To get a better understanding of the optimization I browsed quickly over the paper "Making Operation-based CRDTs Operation-based". As far as I understand the optimizations regarding causal stability would affect implementations in eventuate like the versionedEntries in ORSet and could lead to more efficient storage, is that correct? I actually wonder if it make sense to start with an implementation that does not introduce new messages between the locations even if that comes with a potentially significant lag. Actually to me this also seems to be the approach proposed in the paper (in section 4 after the definition of "Causal Stability").

IMHO I think it is, stabilization is proper of the vector clocks used by the EventLog and it should be in the [core] module, CRDT's just use it for optimization.

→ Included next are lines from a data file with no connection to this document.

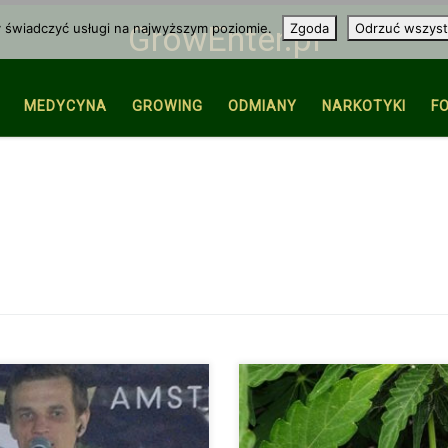
y świadczyć usługi na najwyższym poziomie.
Zgoda
Odrzuć wszyst
GrowEnter.pl
MEDYCYNA
GROWING
ODMIANY
NARKOTYKI
F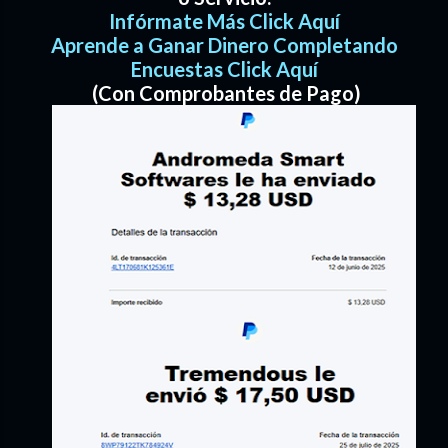
Infórmate Más Click Aquí
Aprende a Ganar Dinero Completando
Encuestas Click Aquí
(Con Comprobantes de Pago)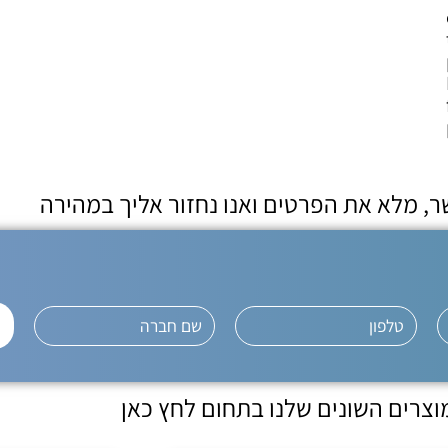
ר, מלא את הפרטים ואנו נחזור אליך במהירה
וצרים השונים שלנו בתחום לחץ כאן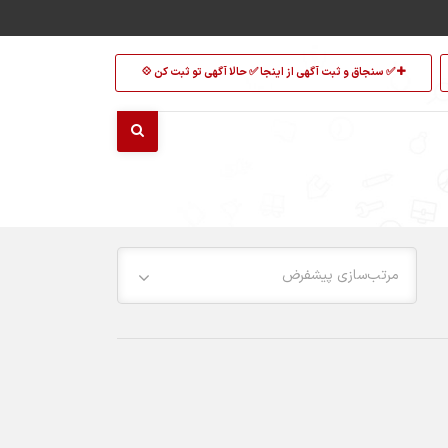
✅ سنجاق و ثبت آگهی از اینجا ✅ حالا آگهی تو ثبت کن 💠
مرتب‌سازی پیشفرض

I agree that causal stability is a property of the distributed log. However I wonder if some sort of application specific configuration is anyways required as in Eventuate the logs do not have a priori knowledge about the existing locations which seems to be required to determine causal stability. I guess atm Eventuate could just determine causal stability for all locations it has already seen. What are your thoughts on this?

Gabriel Giussi
@gabrielgiussi
Feb 20 2018 16:49

implementations in eventuate like the versionedEntries in ORSet and could lead to more efficient storage, is that correct?

I've implemented the AWSet (aka ORSet) as a pure op-based CRDT. This kind of crdts use stable VectorTime (aka TCStable) to prune the POLog (basically the set of operations), so yes is for more efficient in-memory storage (with snapshots this should lead to more efficient persistent storage).

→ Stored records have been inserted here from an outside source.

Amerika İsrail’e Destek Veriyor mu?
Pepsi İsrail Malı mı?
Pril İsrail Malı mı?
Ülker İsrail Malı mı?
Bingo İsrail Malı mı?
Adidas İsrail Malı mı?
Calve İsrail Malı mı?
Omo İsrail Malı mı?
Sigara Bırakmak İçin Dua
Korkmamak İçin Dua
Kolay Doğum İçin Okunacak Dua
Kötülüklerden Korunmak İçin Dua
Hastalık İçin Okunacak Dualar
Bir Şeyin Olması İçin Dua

I actually wonder if it make sense to start with an implementation that does not introduce new messages between the locations even if that comes with a potentially significant lag

I agree, documenting this lag behavior. So I should go back to use ReplicationRead and ReplicationWrites to update the RTM? Or you prefer a less intrusive implementation?

However I wonder if some sort of application specific configuration is anyways required as in Eventuate the logs do not have a priori knowledge about the existing locations which seems to be required to determine causal stability

This is correct. The stabilization requires knowing all the partitions of an EventLog. I've already implemented and tested a solution for this that requires a couple of messages from Connector while this is creating the corresponding Replicators and after this initial messages it uses replicated events to solve the set of partitions.
My current implementation uses the conf eventuate.endpoint.connections (this conf is always required, isn't?)
The only "issue" with my current implementation is regarding changes in the cluster, e.g. added/removed connection endpoint, but is safe to do this in Eventuate? In that case I guess I could check for the ApplicationId and ask the user to change when it adds/removes an endpoint (to restrictive?)